TASK GOAL :: Among these records, tally each line with the word "Dermacol"; the answer is that number alone.

INPUT DATA ::
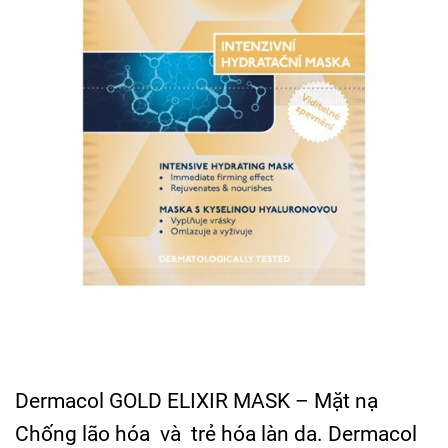
Dermacol GOLD ELIXIR MASK – Mặt nạ
Chống lão hóa và trẻ hóa làn da. Dermacol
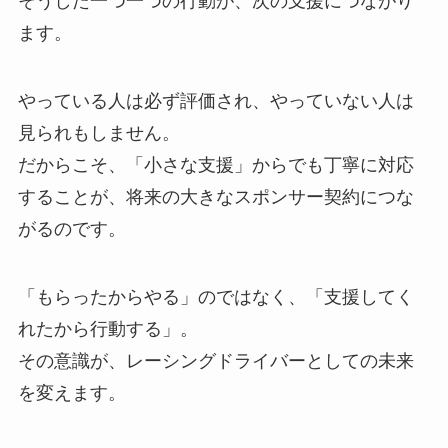
そうした一つ一つの行動が、次の支援につながり
ます。
やっている人は必ず評価され、やっていない人は
見られもしません。
だからこそ、「小さな支援」からでも丁寧に対応
することが、将来の大きなスポンサー契約につな
がるのです。
「もらったからやる」のではなく、「支援してく
れたから行動する」。
その意識が、レーシングドライバーとしての未来
を変えます。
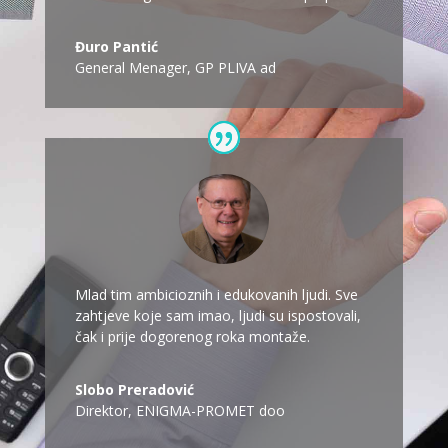
Đuro Pantić
General Menager
,
GP PLIVA ad
Mlad tim ambicioznih i edukovanih ljudi. Sve
zahtjeve koje sam imao, ljudi su ispostovali,
čak i prije dogorenog roka montaže.
Slobo Preradović
Direktor
,
ENIGMA-PROMET doo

OUTPUT OF THE TASK :: 2